The main delivery mechanism for indicators is an industry-standard API that makes it easy for organisations to integrate Water Health Indicators into their own analysis and decision-making workflows. We envision providing a SpatioTemporal Asset Catalog (STAC), which follows an open standard for describing temporal and spatial data and allows for spatial and temporal searches and directly loading relevant data in Analysis-Ready and Cloud-Optimised (ARCO) formats.
To service users without data science capacity but need notifications of specific events, we will, in this feasibility study, explore the need for a monitoring service that allows users to subscribe and be alerted when a meaningful event or change occurs.

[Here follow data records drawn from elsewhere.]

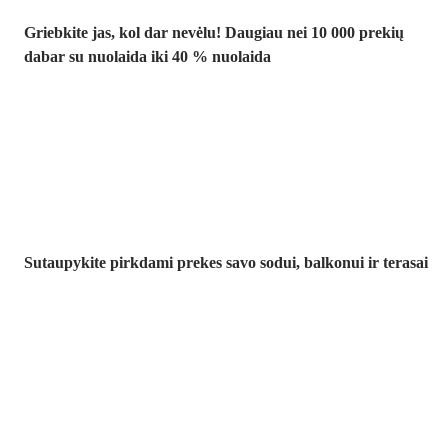
Griebkite jas, kol dar nevėlu! Daugiau nei 10 000 prekių
dabar su nuolaida iki 40 % nuolaida
Sodas su
nuolaida
Sutaupykite pirkdami prekes savo sodui, balkonui ir terasai
Premium su
nuolaida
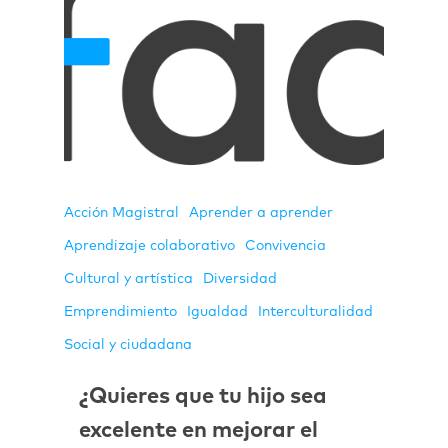
Acción Magistral
Aprender a aprender
Aprendizaje colaborativo
Convivencia
Cultural y artística
Diversidad
Emprendimiento
Igualdad
Interculturalidad
Social y ciudadana
¿Quieres que tu hijo sea
excelente en mejorar el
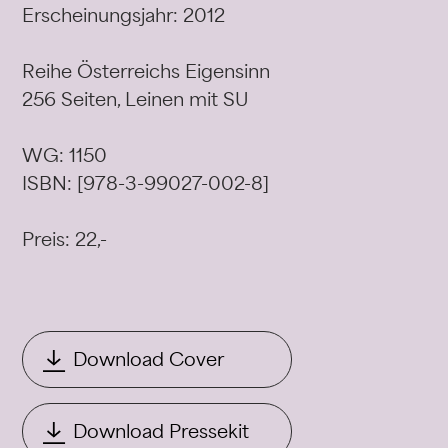
Erscheinungsjahr: 2012
Reihe Österreichs Eigensinn
256 Seiten, Leinen mit SU
WG: 1150
ISBN: [978-3-99027-002-8]
Preis: 22,-
Download Cover
Download Pressekit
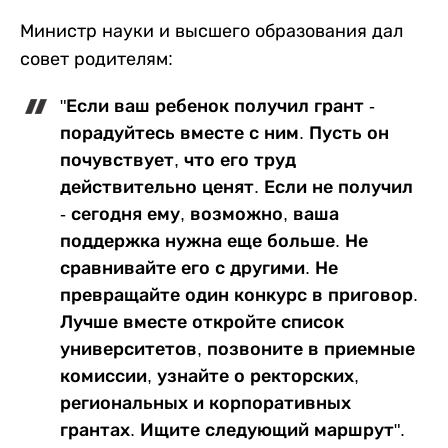
Министр науки и высшего образования дал
совет родителям:
"Если ваш ребенок получил грант -
порадуйтесь вместе с ним. Пусть он
почувствует, что его труд
действительно ценят. Если не получил
- сегодня ему, возможно, ваша
поддержка нужна еще больше. Не
сравнивайте его с другими. Не
превращайте один конкурс в приговор.
Лучше вместе откройте список
университетов, позвоните в приемные
комиссии, узнайте о ректорских,
региональных и корпоративных
грантах. Ищите следующий маршрут".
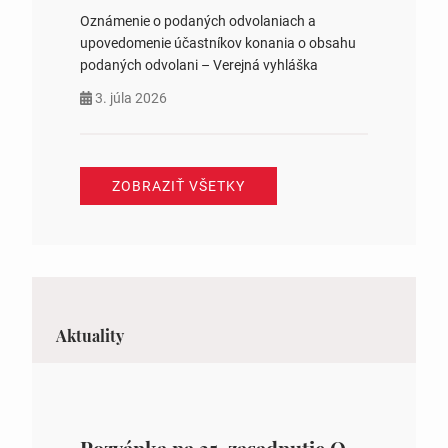
Oznámenie o podaných odvolaniach a
upovedomenie účastníkov konania o obsahu
podaných odvolani – Verejná vyhláška
3. júla 2026
ZOBRAZIŤ VŠETKY
Aktuality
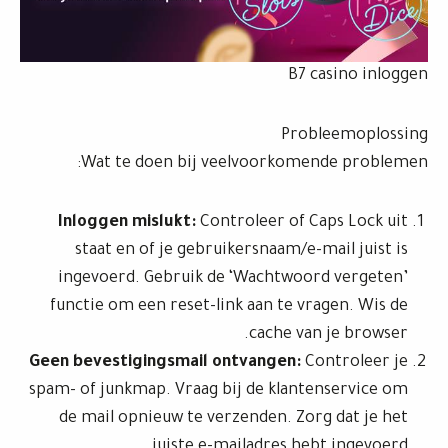
B7 casino inloggen
Probleemoplossing
Wat te doen bij veelvoorkomende problemen:
Inloggen mislukt:
Controleer of Caps Lock uit
staat en of je gebruikersnaam/e-mail juist is
ingevoerd. Gebruik de ‘Wachtwoord vergeten’
functie om een reset-link aan te vragen. Wis de
cache van je browser.
Geen bevestigingsmail ontvangen:
Controleer je
spam- of junkmap. Vraag bij de klantenservice om
de mail opnieuw te verzenden. Zorg dat je het
juiste e-mailadres hebt ingevoerd.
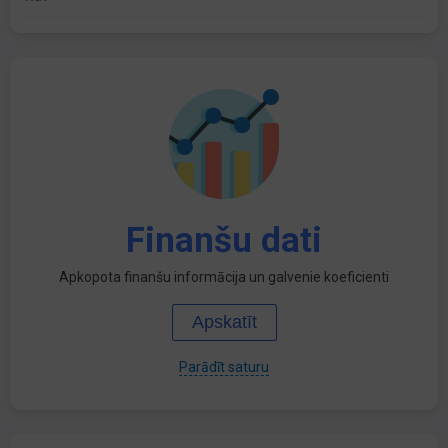
Finanšu dati
Apkopota finanšu informācija un galvenie koeficienti
Apskatīt
Parādīt saturu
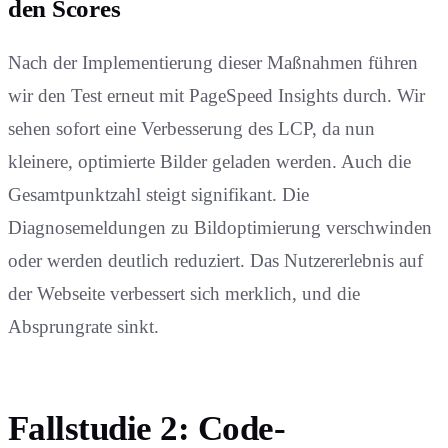
den Scores
Nach der Implementierung dieser Maßnahmen führen
wir den Test erneut mit PageSpeed Insights durch. Wir
sehen sofort eine Verbesserung des LCP, da nun
kleinere, optimierte Bilder geladen werden. Auch die
Gesamtpunktzahl steigt signifikant. Die
Diagnosemeldungen zu Bildoptimierung verschwinden
oder werden deutlich reduziert. Das Nutzererlebnis auf
der Webseite verbessert sich merklich, und die
Absprungrate sinkt.
Fallstudie 2: Code-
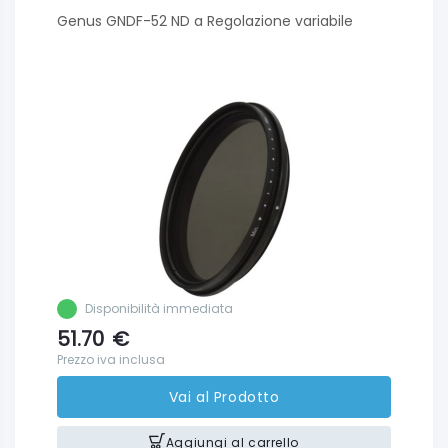
Genus GNDF-52 ND a Regolazione variabile
Disponibilità immediata
51.70
€
Prezzo iva inclusa
Vai al Prodotto
Aggiungi al carrello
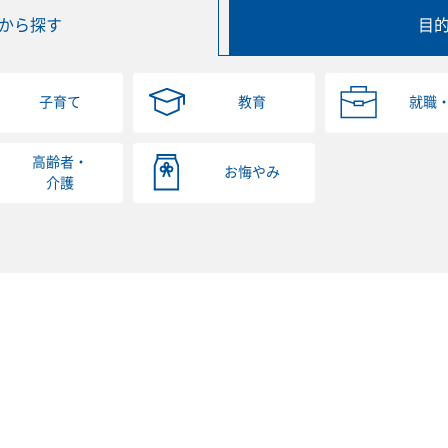
から探す
目
子育て
教育
就職
高齢者・
お悔やみ
介護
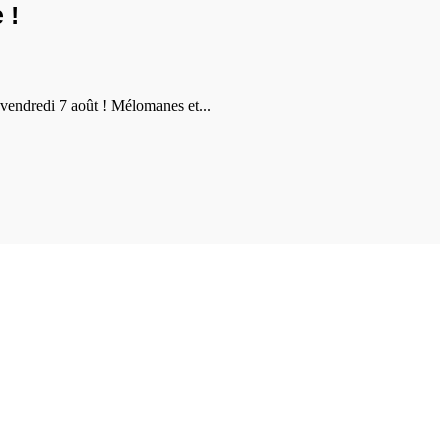
 !
vendredi 7 août ! Mélomanes et...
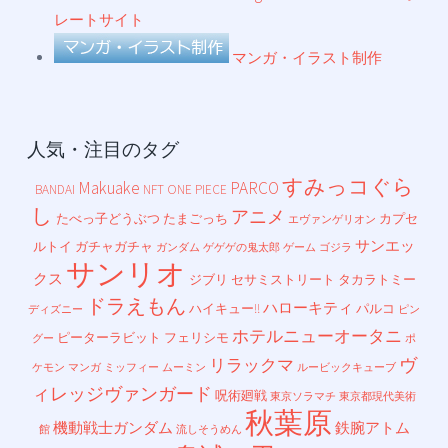
レートサイト
マンガ・イラスト制作
人気・注目のタグ
すみっコぐら
Makuake
PARCO
BANDAI
NFT
ONE PIECE
し
アニメ
たべっ子どうぶつ
たまごっち
カプセ
エヴァンゲリオン
サンエッ
ルトイ
ガチャガチャ
ガンダム
ゲゲゲの鬼太郎
ゲーム
ゴジラ
サンリオ
クス
ジブリ
セサミストリート
タカラトミー
ドラえもん
ハローキティ
ハイキュー!!
パルコ
ディズニー
ピン
ホテルニューオータニ
ピーターラビット
フェリシモ
グー
ポ
ヴ
リラックマ
ケモン
マンガ
ミッフィー
ムーミン
ルービックキューブ
ィレッジヴァンガード
呪術廻戦
東京ソラマチ
東京都現代美術
秋葉原
機動戦士ガンダム
鉄腕アトム
館
流しそうめん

For integrating Water Health Indicators into their existing decision-making, some organisations will need a customised application layer. This could be anything as simple as an application that provides tabular data and time-series charts for a particular water basin, to more complex ones that allow for multi-criteria decision-making to plan a remediation effort.

Space Added Value
Space technology, and Earth Observation (EO) in particular, has enormous potential to assist in monitoring water resources and updating water management models. EO data can unlock new insights into where ecosystems are most affected, help in designing more effective remediation strategies, and monitor and adapt these interventions. We will focus on Sentinel-2 data to consistently monitor water quality for many inland water bodies, which is hard to achieve with in-situ methods.
Many organisations that do not have in-house capacity are at the whim of external organisations that may not produce this EO-based data with the regularity or speed necessary and may produce snapshots at different scales and timeframes, making it hard to collect these into an overall picture of the current state of water resources. Space-based water health indicators will bridge that gap and reduce costs.
Current Status

The WHIS project has only recently kicked off. We have started exploring indicator generation from imagery and are engaging with our test users in the user study. The indicator selection with our scientific partner will start shortly. At the same time, we are doing more in-depth technical exploration of different tech stacks with our team internally.